When you’re working with your GP, I think it’s not unreasonable to take some research. So many women have said to me: ‘I had to suggest vulvodynia to my doctor’. I think it’s not unreasonable if you’ve got a short printout from the VPS website or if it’s lichen sclerosus, something you’ve read about, to take that to the GP. Not a whole thesis, but just a front sheet of paper. GPs are busy people – seven minutes per patient. I’ve got friends who are GPs. They are incredibly stretched and I think that they work very much to pathways and guidelines, and they really want to provide equitable care. Some GPs are going to know a lot about vulval disease because that’s their area of interest, but many GPs are going to have a very minimal understanding, and I think if you suspect you have a problem - it may be lichen sclerosus, it may be pain syndrome - it’s not unreasonable to suggest that to the doctor. Easier said than done!

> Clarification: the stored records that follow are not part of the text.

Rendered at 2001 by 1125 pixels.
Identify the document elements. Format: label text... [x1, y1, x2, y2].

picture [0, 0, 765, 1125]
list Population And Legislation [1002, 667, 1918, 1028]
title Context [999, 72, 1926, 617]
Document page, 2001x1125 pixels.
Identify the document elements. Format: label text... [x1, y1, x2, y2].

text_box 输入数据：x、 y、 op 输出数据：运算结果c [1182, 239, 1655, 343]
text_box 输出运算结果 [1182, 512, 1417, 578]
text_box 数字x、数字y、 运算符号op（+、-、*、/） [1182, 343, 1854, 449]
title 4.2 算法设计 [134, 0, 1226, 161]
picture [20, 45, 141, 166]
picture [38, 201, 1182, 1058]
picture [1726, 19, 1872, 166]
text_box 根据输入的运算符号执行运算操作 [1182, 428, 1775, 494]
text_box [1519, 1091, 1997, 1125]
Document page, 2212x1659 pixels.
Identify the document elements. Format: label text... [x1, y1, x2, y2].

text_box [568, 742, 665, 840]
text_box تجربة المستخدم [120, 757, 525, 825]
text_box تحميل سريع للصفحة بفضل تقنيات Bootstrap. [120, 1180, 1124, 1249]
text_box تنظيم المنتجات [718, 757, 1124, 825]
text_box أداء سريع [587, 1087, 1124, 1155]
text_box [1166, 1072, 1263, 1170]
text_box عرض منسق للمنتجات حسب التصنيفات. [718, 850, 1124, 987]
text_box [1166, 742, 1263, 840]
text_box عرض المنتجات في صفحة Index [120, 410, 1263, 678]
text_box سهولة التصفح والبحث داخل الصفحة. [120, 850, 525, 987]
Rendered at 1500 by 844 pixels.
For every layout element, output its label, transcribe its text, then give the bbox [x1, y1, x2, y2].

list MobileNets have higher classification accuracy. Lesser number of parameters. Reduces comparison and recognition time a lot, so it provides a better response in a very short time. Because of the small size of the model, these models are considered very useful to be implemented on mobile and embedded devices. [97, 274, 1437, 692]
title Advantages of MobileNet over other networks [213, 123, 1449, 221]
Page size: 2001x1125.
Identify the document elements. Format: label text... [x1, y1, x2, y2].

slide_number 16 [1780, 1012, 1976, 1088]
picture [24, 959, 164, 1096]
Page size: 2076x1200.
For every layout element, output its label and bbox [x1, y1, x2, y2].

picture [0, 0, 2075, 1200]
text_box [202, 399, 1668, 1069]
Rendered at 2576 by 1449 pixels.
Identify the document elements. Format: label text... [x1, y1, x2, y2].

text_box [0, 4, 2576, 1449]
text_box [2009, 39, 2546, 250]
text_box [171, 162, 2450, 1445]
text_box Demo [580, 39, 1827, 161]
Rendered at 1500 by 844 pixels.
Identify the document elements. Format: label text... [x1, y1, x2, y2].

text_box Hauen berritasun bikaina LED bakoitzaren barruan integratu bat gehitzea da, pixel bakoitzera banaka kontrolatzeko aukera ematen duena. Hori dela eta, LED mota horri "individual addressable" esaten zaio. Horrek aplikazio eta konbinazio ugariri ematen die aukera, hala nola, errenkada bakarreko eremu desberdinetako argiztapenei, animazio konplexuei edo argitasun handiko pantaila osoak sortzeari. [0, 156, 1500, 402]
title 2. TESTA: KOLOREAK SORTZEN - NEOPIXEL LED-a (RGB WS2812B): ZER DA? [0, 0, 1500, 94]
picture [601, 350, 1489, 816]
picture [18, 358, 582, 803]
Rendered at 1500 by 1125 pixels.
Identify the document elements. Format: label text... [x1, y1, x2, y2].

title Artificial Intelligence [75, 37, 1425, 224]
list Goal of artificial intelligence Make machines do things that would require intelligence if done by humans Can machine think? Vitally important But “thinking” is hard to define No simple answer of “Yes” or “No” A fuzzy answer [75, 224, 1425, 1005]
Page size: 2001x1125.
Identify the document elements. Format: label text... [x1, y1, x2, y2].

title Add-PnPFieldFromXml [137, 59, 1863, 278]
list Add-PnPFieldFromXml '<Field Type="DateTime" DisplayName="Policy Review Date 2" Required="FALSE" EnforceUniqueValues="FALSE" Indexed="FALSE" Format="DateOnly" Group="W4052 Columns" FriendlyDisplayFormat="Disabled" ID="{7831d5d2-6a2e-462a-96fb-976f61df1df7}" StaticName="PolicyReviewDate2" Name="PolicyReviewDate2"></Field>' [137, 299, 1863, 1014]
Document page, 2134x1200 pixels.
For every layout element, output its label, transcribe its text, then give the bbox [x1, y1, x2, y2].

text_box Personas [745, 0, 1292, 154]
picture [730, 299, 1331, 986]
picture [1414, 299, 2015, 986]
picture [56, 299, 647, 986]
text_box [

If you’ve got lots of problems to raise, then that generally is a problem. Generally, if there are a few things you want to discuss, in an ideal world, you’d make a double appointment. I’m not exactly sure how easy it is with GPs in general practice, but a double appointment might be better than a single. Another thing is if there’s going to be a major change in your treatment plan, a GP might be reluctant to instigate that, because he or she might say: ‘Well, you’re under the hospital care, and I can’t change what Mr Nunns has said because this is a big shift from what he’s just said. But I can do the minor things. I can adjust a drug dosage, for example, or I can switch from one drug to another, because it’s a similar drug, it’s got fewer side-effects.’ You might find that the major changes in your management plan are something you have to take up with the hospital rather than with your GP. Generally the GPs will work with you if it’s in a letter. If it’s in a letter from the hospital that says: ‘If drug X doesn’t work, try drug Y or drug Z’, you have that green light for the GP to change things, and that’s very important.